PROBLEMS TO WORK ON:
(a) According to the biography of Oleksandr Zatynaiko, during which years did he command the Soviet separate brigade in Cuba?
(b) Copy the rows word for word, starting at the row that contains "pose: elev=41.9 azim=135.3" and ending after the row that contains "Dot at: (234, 196)".

PASSAGE SHOWN:
----

Oleksandr Ivanovych Zatynaiko (; born 30 January 1949, Otdradne, Hrebinka Raion, Ukrainian SSR) is a member of the Ukrainian military, Colonel General who served as the Chief of General Staff and Commander of the Ukrainian Ground Forces.

Zatynaiko started his military career in the Group of Soviet Forces in Germany in 1970 after graduating the Kyiv Higher Combined Arms College. After graduating from the M. V. Frunze Military Academy in 1973, he served in military units of Kyiv Military District where he held command of a battalion and later a regiment. In 1985–1987 Zatynaiko was a commander of the Soviet separate brigade in Cuba. In 1987–1991 in Siberian Military District he commanded a division and was awarded the military order "For service to the Homeland".

In 1993 Zatynaiko graduated from the Military Academy of the General Staff of the Armed Forces of Russia. The same year he was placed in command of the 13th Army Corps in Ukraine (former Soviet 13th Army). In 1996–1998 Zatynaiko was a chief of the General Staff of the Ukrainian Armed Forces. In 1997 under his command there was developed the "Ukrainian Armed Forces build up program until 2010" ().

----

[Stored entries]
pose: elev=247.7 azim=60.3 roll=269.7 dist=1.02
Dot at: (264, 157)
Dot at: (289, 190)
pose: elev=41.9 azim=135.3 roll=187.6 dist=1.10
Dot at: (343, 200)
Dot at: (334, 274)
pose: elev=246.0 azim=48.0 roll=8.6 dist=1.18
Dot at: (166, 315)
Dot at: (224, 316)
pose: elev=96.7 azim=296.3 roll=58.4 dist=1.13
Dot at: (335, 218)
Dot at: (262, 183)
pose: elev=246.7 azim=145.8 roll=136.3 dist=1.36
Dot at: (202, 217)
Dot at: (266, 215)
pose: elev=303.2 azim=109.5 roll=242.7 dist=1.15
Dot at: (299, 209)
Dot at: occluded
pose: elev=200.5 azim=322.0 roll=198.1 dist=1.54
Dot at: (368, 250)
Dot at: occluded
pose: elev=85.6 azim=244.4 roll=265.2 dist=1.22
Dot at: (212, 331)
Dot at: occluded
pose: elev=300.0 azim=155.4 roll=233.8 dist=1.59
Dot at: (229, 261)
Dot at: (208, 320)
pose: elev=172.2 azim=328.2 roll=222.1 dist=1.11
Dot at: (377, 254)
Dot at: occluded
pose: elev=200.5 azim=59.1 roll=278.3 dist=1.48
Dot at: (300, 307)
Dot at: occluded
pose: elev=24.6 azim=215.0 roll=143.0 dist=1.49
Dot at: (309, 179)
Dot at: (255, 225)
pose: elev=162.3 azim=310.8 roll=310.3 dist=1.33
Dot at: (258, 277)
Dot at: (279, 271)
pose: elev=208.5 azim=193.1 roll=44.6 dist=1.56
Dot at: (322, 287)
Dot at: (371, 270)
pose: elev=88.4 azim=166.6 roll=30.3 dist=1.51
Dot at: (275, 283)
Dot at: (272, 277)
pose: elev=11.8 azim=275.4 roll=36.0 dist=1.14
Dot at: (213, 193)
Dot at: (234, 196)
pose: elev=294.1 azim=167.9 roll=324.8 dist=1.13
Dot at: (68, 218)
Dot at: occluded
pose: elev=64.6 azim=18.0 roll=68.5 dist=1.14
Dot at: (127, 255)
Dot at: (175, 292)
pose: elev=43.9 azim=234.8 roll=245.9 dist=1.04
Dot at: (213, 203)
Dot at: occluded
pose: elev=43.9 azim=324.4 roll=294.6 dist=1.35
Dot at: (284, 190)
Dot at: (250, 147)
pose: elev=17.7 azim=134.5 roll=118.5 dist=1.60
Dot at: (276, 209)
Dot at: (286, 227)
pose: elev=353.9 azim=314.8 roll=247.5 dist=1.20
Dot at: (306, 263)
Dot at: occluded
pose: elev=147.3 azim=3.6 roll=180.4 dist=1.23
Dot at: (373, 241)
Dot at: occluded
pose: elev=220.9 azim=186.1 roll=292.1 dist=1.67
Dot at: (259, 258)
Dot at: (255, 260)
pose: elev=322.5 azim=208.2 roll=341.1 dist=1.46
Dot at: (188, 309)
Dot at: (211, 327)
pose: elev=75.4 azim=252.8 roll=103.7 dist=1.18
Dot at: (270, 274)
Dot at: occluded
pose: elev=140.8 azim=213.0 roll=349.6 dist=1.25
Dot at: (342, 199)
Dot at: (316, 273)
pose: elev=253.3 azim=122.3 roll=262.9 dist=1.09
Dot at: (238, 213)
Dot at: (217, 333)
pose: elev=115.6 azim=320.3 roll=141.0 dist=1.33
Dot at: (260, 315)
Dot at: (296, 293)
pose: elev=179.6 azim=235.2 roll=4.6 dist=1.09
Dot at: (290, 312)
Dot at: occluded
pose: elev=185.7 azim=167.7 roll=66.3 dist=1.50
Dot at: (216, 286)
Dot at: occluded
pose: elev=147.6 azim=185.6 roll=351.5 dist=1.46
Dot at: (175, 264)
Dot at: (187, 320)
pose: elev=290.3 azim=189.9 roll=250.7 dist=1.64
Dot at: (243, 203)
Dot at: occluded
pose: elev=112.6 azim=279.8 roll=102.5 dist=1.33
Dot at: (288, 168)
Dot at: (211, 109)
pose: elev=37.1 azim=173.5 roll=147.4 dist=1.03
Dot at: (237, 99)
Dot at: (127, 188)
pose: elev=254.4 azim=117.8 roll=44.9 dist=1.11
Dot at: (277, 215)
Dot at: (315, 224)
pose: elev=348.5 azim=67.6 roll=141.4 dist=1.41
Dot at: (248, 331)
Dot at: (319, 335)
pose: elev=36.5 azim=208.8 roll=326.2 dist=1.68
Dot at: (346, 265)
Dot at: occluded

----

RESULTS IN ORDER:
(a) 1985–1987

(b)
pose: elev=41.9 azim=135.3 roll=187.6 dist=1.10
Dot at: (343, 200)
Dot at: (334, 274)
pose: elev=246.0 azim=48.0 roll=8.6 dist=1.18
Dot at: (166, 315)
Dot at: (224, 316)
pose: elev=96.7 azim=296.3 roll=58.4 dist=1.13
Dot at: (335, 218)
Dot at: (262, 183)
pose: elev=246.7 azim=145.8 roll=136.3 dist=1.36
Dot at: (202, 217)
Dot at: (266, 215)
pose: elev=303.2 azim=109.5 roll=242.7 dist=1.15
Dot at: (299, 209)
Dot at: occluded
pose: elev=200.5 azim=322.0 roll=198.1 dist=1.54
Dot at: (368, 250)
Dot at: occluded
pose: elev=85.6 azim=244.4 roll=265.2 dist=1.22
Dot at: (212, 331)
Dot at: occluded
pose: elev=300.0 azim=155.4 roll=233.8 dist=1.59
Dot at: (229, 261)
Dot at: (208, 320)
pose: elev=172.2 azim=328.2 roll=222.1 dist=1.11
Dot at: (377, 254)
Dot at: occluded
pose: elev=200.5 azim=59.1 roll=278.3 dist=1.48
Dot at: (300, 307)
Dot at: occluded
pose: elev=24.6 azim=215.0 roll=143.0 dist=1.49
Dot at: (309, 179)
Dot at: (255, 225)
pose: elev=162.3 azim=310.8 roll=310.3 dist=1.33
Dot at: (258, 277)
Dot at: (279, 271)
pose: elev=208.5 azim=193.1 roll=44.6 dist=1.56
Dot at: (322, 287)
Dot at: (371, 270)
pose: elev=88.4 azim=166.6 roll=30.3 dist=1.51
Dot at: (275, 283)
Dot at: (272, 277)
pose: elev=11.8 azim=275.4 roll=36.0 dist=1.14
Dot at: (213, 193)
Dot at: (234, 196)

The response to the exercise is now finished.